O "resvalo para o surreal" agrada particularmente a Angela Merkel. Por exemplo: Paul e Paula navegam de barco no Rio Spree, deitados na cama, enquanto diversas gerações de suas famílias se reúnem em torno deles. "Por um lado, se está fora da realidade, mas por outro, bem próximo dela", comentou Merkel. Ela acha o fim do filme brutal: Paula morre no parto de seu filho com Paul.

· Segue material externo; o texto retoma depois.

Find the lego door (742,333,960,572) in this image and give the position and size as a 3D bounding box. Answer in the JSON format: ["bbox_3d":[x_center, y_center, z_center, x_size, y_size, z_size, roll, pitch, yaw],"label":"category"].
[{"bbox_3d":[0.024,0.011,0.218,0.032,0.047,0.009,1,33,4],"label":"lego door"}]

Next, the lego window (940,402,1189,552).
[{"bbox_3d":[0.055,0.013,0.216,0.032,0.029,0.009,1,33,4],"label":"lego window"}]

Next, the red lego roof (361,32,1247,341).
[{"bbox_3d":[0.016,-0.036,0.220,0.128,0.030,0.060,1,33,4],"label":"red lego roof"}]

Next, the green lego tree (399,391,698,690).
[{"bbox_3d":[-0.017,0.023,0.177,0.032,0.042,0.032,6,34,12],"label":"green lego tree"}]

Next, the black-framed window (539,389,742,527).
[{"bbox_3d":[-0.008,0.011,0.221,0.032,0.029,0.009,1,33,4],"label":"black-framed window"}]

Mas brutal também foi a realidade após a estreia de A lenda de Paul e Paula. Três anos mais tarde, em 1976, o político autor e intérprete Wolf Biermann era expulso da RDA – devido a "grave violação dos deveres cívicos", como contaria mais tarde num concerto em Colônia. Com ele, desaparecia a esperança de que a RDA pudesse mudar e abrir-se mais ao mundo.

Artistas e intelectuais da Alemanha Oriental protestaram contra a expulsão de Biermann, numa petição oficial. Angelica Domröse, que representara Paula, assinou o documento e acabou no ostracismo artístico. Em 1980, ela e o marido, Hilmar Thate, emigraram para a Alemanha Ocidental. E Winfried Glatzeder, o Paul, foi expulso em 1982, após diversos pedidos de expatriação. Depois disso, A lenda de Paul e Paula não foi mais exibido na televisão da RDA.